It was an opportunity that his lawyers used to press home the businessman’s repeated claim that his rights were violated per the Supreme Court decision on July 29, 2014 that ordered him to refund GH¢51.2 judgement debt paid to him by the state.

In his submission before the ACHPR, lead counsel for Woyome, Mr Kweku Osafo-Buabeng, accused the Supreme Court of not being impartial in the handling of the Woyome case and also not giving his client a fair hearing.

Counsel particularly singled out Mr Justice Jones Dotse, one of the justices of the Supreme Court that sat on the Woyome case, for describing the payment of GH¢51.2m to his client as “create, loot and share’’.

Application

Mr Woyome went to the ACHPR in January 2017 in response to the judgement of the Supreme Court of Ghana on July 29, 2014 that ordered him to pay the GH¢51.2m on the grounds that he got the money out of unconstitutional and invalid contracts between the state and Waterville Holdings Limited in 2006 for the construction of stadia for the African Cup of Nations (CAN) 2008.

That was after his numerous attempts to stop the state from retrieving the money had been thrown out by the law courts in Ghana

Mr Woyome alleged in his application that the manner in which he was ordered to repay the money violated his rights under the ACHPR Charter.

Create, loot and share

Expanding his argument, Mr Buabeng said Mr Justice Dotse had been part of the ordinary bench of the Supreme Court that had first dismissed the case brought against Mr Woyome on June 14, 2014.

Mr Dotse, counsel said, used the “create, loot and share” tag to describe the payment in the Supreme Court’s decision on June 14, 2014.

He added that the judge showed his prejudice against his client by repeating the same description in the review decision on July 29, 2014 that ordered Mr Woyome to pay the money.

“The learned judge had indicated his disdain for the applicant (Woyome). If a judge of the Supreme Court describes the applicant (Woyome) in a matter that has come before him for constitutional interpretation as “create, loot and share” and subsequently is involved with the applicant (Woyome) in the same matter, his mind will be prejudiced.

“We contend that the applicant (Woyome) was not given a fair trial,’’ Mr Buabeng submitted.

Case truncated

He further argued that at the time the case was initiated at the Supreme Court, there were civil proceedings at the High Court.

The decision of the Supreme Court, he said, therefore, denied his client the opportunity to put his case across in the civil case.

“The Supreme Court, with respect, cannot have said to have upheld the right of the applicant to a fair trial and was also impartial.
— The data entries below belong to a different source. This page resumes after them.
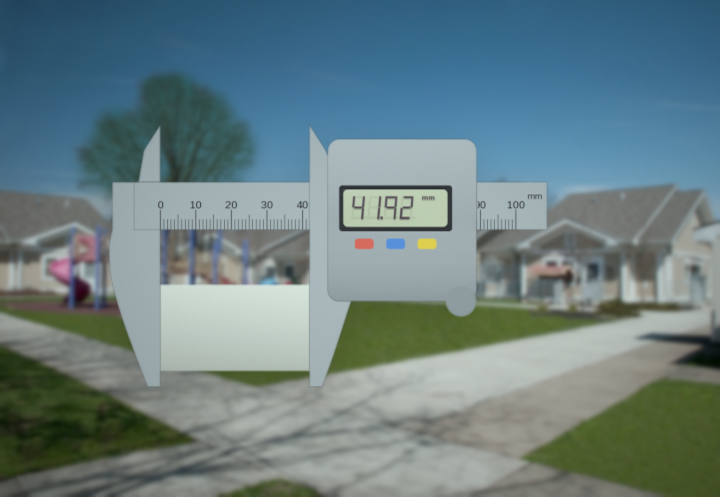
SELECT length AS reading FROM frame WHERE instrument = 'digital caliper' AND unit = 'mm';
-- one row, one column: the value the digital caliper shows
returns 41.92 mm
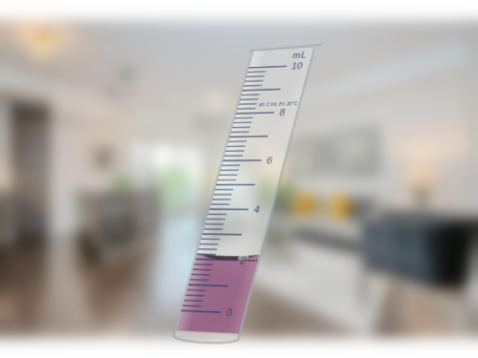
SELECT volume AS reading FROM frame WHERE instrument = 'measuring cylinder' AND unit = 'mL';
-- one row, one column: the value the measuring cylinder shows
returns 2 mL
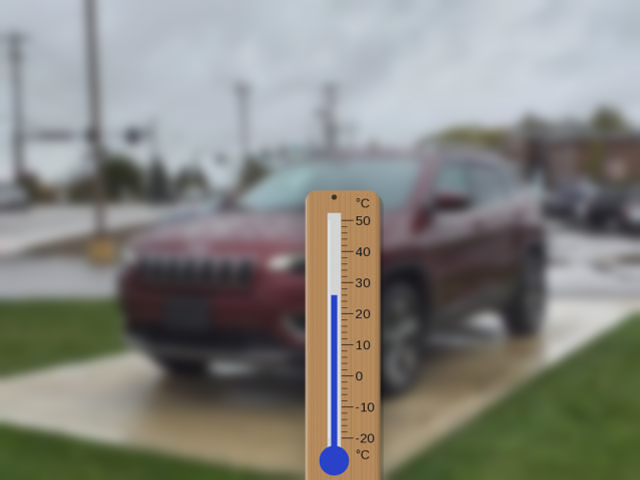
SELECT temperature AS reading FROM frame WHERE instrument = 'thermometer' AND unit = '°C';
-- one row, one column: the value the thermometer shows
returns 26 °C
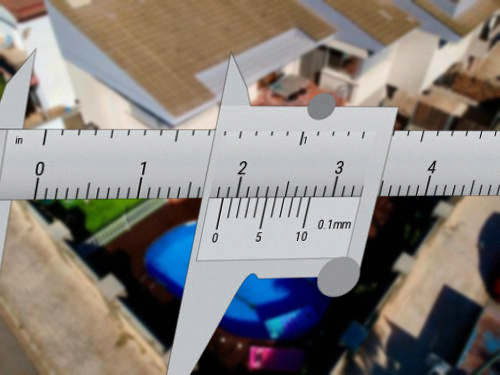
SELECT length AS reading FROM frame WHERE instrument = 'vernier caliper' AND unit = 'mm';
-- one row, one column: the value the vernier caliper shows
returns 18.6 mm
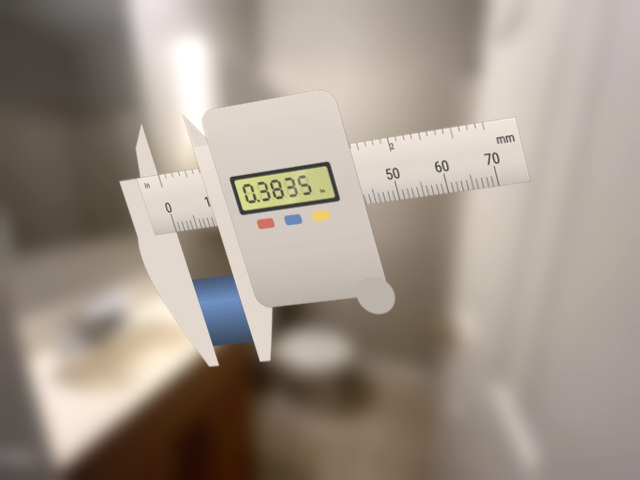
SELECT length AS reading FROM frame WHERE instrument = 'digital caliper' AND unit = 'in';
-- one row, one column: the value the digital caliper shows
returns 0.3835 in
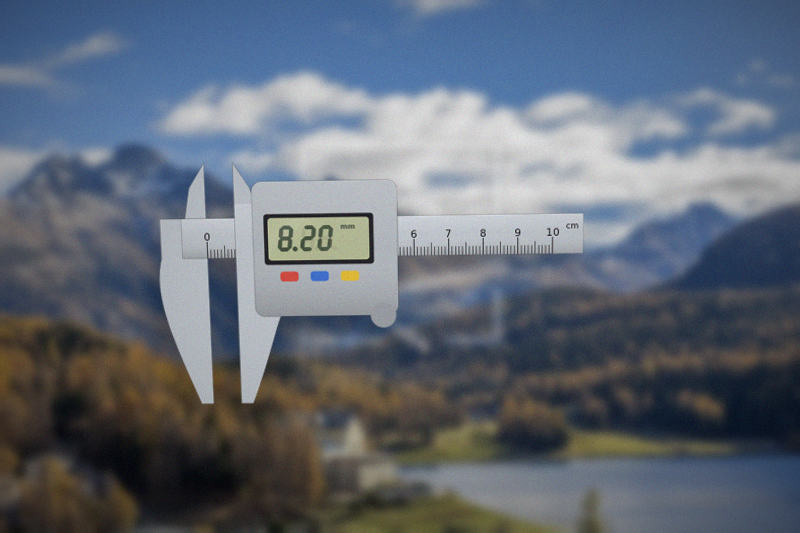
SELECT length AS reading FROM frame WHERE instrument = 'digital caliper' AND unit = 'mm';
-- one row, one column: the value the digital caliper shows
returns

In effect, the court truncated the civil matter pending before the High Court, even though the jurisdiction that had been invoked was purely for constitutional interpretation,’’ counsel said.

Incompetent application

But, in his response, a Deputy Attorney-General (A-G), Mr Godfred Yeboah Dame, described Mr Woyome’s application as lacking merit and procedurally incompetent.
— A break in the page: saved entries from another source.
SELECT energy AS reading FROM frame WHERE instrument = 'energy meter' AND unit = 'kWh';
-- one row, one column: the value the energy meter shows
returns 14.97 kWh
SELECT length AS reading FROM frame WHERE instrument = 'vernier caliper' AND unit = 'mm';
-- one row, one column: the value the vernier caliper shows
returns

On the issue of procedure, he said Mr Woyome failed to seek any redress in law courts in Ghana over his alleged claims of human rights violation, as stipulated by law, before marching to the ACHPR.
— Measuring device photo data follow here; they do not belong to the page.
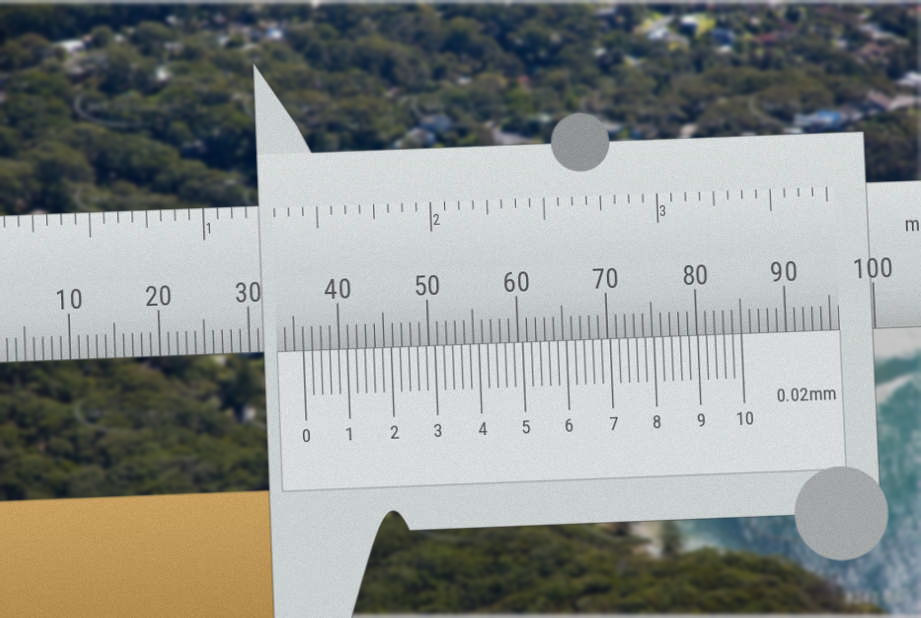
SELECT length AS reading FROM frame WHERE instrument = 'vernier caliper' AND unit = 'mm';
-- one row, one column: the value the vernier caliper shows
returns 36.0 mm
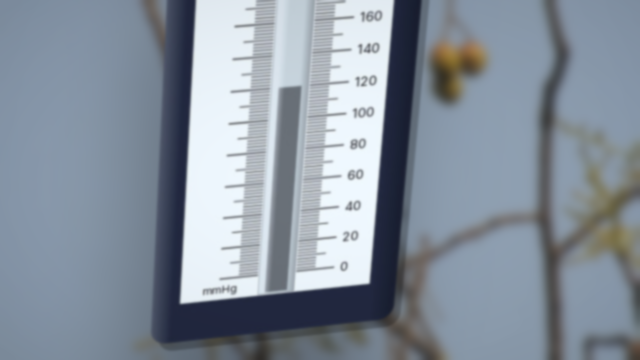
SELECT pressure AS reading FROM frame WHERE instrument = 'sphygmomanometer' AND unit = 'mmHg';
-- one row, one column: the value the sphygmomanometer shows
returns 120 mmHg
“If the Supreme Court, in his estimation, had violated his human rights, the applicant could have applied to the Supreme Court for determination,’’ he said.

He also argued that Mr Woyome failed to file his application within reasonable time, as stipulated by the rules governing the ACHPR.

The Deputy A-G said the decision by the Supreme Court that formed the basis of Mr Woyome’s application was delivered in 2014, but Mr Woyome filed his application at the ACHPR in 2017

“Reasonable time had been interpreted internationally to mean six months of the occurrence of the alleged contravention,’’ he argued.